▸ SOURCE DOCUMENT
---+---

Destructive hydrogenation processes generally are operated at
pressures from 1,000 psi to 3,000 psi and at a temperature in the
order of 538.degree. C. (1000.degree. F.). Non-destructive
hydrogenation is generally used for the purpose of improving
product quality without appreciable alterations of the boiling
point range or density. Milder processing conditions are employed
for the removal of undesirable products. These undesirable products
include sulfur, nitrogen, oxygen, olefins, and heavy metals.
Other examples of upgrading and viscosity reduction processes
involving the use of hydrogen at high temperatures and pressures
and always under catalytic conditions are described in German
application 1,933,857; Canadian patent 1,272,461; U.S. Pat. No.
3,598,722, and WO 97/29841.

---+---

▸ ACTIVITY 1
Rewrite the stored data entries with "import history" changed to "upload log" and everything else left as it is, omitting the pictures.
The hydrogenation passage and the entries are unrelated pieces of material.

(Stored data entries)
---+---

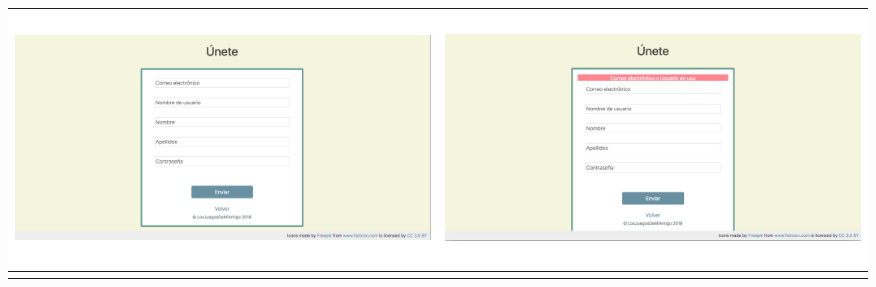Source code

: 
|<img src="capturas/09.png" alt="alt text" width="450" height="250">|<img src="capturas/10.png" alt="alt text" width="450" height="250">|
|-----|-----|
|     |     |
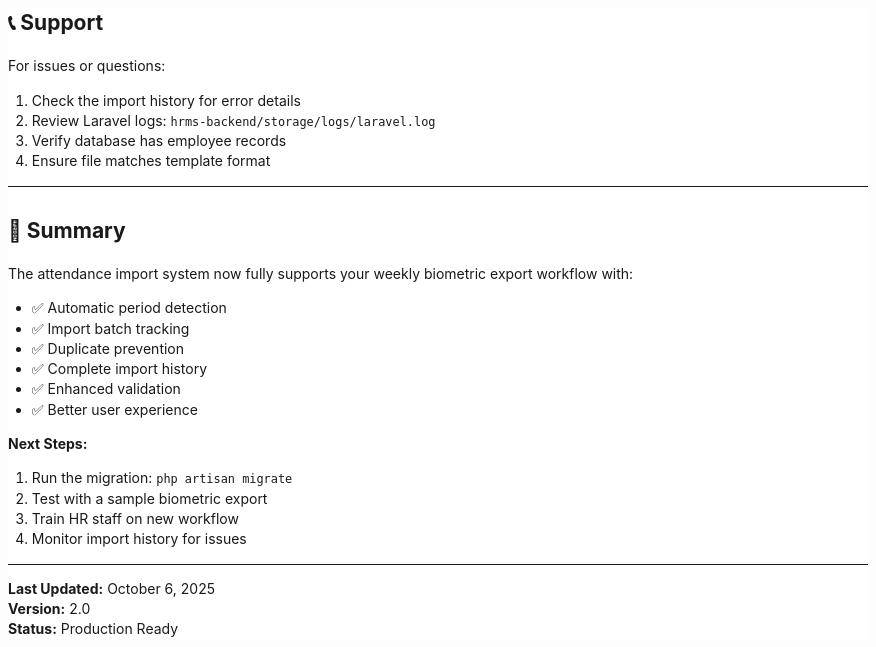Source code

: ## 📞 Support

For issues or questions:
1. Check the import history for error details
2. Review Laravel logs: `hrms-backend/storage/logs/laravel.log`
3. Verify database has employee records
4. Ensure file matches template format

---

## 🎉 Summary

The attendance import system now fully supports your weekly biometric export workflow with:

- ✅ Automatic period detection
- ✅ Import batch tracking
- ✅ Duplicate prevention
- ✅ Complete import history
- ✅ Enhanced validation
- ✅ Better user experience

**Next Steps:**
1. Run the migration: `php artisan migrate`
2. Test with a sample biometric export
3. Train HR staff on new workflow
4. Monitor import history for issues

---

**Last Updated:** October 6, 2025  
**Version:** 2.0  
**Status:** Production Ready
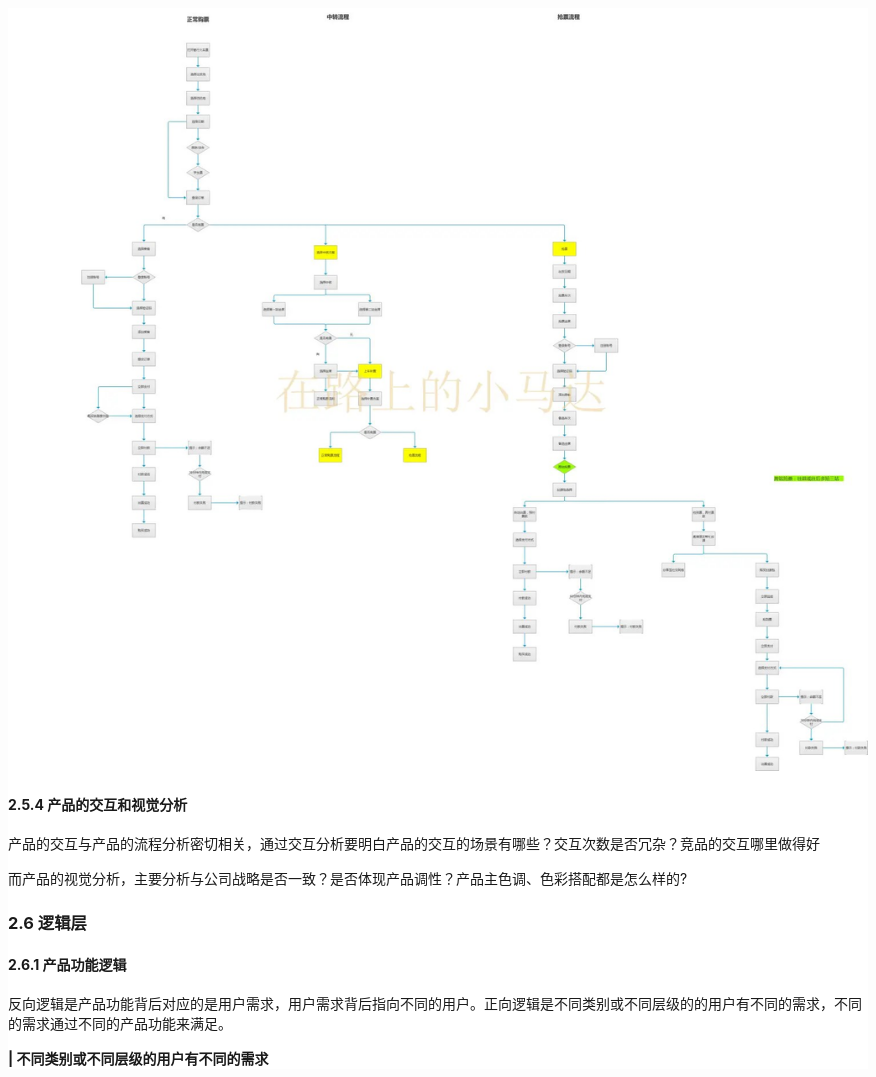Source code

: ![](/assets/images/posts/product-management/竞品分析如何写？/image_5.jpeg)

#### 2.5.4 产品的交互和视觉分析
产品的交互与产品的流程分析密切相关，通过交互分析要明白产品的交互的场景有哪些？交互次数是否冗杂？竞品的交互哪里做得好

而产品的视觉分析，主要分析与公司战略是否一致？是否体现产品调性？产品主色调、色彩搭配都是怎么样的?

### 2.6 逻辑层
#### 2.6.1 产品功能逻辑
反向逻辑是产品功能背后对应的是用户需求，用户需求背后指向不同的用户。正向逻辑是不同类别或不同层级的的用户有不同的需求，不同的需求通过不同的产品功能来满足。

**| 不同类别或不同层级的用户有不同的需求**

---+---

▸ ACTIVITY 2
Which undesirable products does the hydrogenation passage list?

▸ TASK OUTPUT 1
Source code

: 
|<img src="capturas/09.png" alt="alt text" width="450" height="250">|<img src="capturas/10.png" alt="alt text" width="450" height="250">|
|-----|-----|
|     |     |
Source code

: ## 📞 Support

For issues or questions:
1. Check the upload log for error details
2. Review Laravel logs: `hrms-backend/storage/logs/laravel.log`
3. Verify database has employee records
4. Ensure file matches template format

---

## 🎉 Summary

The attendance import system now fully supports your weekly biometric export workflow with:

- ✅ Automatic period detection
- ✅ Import batch tracking
- ✅ Duplicate prevention
- ✅ Complete upload log
- ✅ Enhanced validation
- ✅ Better user experience

**Next Steps:**
1. Run the migration: `php artisan migrate`
2. Test with a sample biometric export
3. Train HR staff on new workflow
4. Monitor upload log for issues

---

**Last Updated:** October 6, 2025  
**Version:** 2.0  
**Status:** Production Ready
Source code

: ![](/assets/images/posts/product-management/竞品分析如何写？/image_5.jpeg)

#### 2.5.4 产品的交互和视觉分析
产品的交互与产品的流程分析密切相关，通过交互分析要明白产品的交互的场景有哪些？交互次数是否冗杂？竞品的交互哪里做得好

而产品的视觉分析，主要分析与公司战略是否一致？是否体现产品调性？产品主色调、色彩搭配都是怎么样的?

### 2.6 逻辑层
#### 2.6.1 产品功能逻辑
反向逻辑是产品功能背后对应的是用户需求，用户需求背后指向不同的用户。正向逻辑是不同类别或不同层级的的用户有不同的需求，不同的需求通过不同的产品功能来满足。

**| 不同类别或不同层级的用户有不同的需求**

▸ TASK OUTPUT 2
Sulfur, nitrogen, oxygen, olefins, and heavy metals.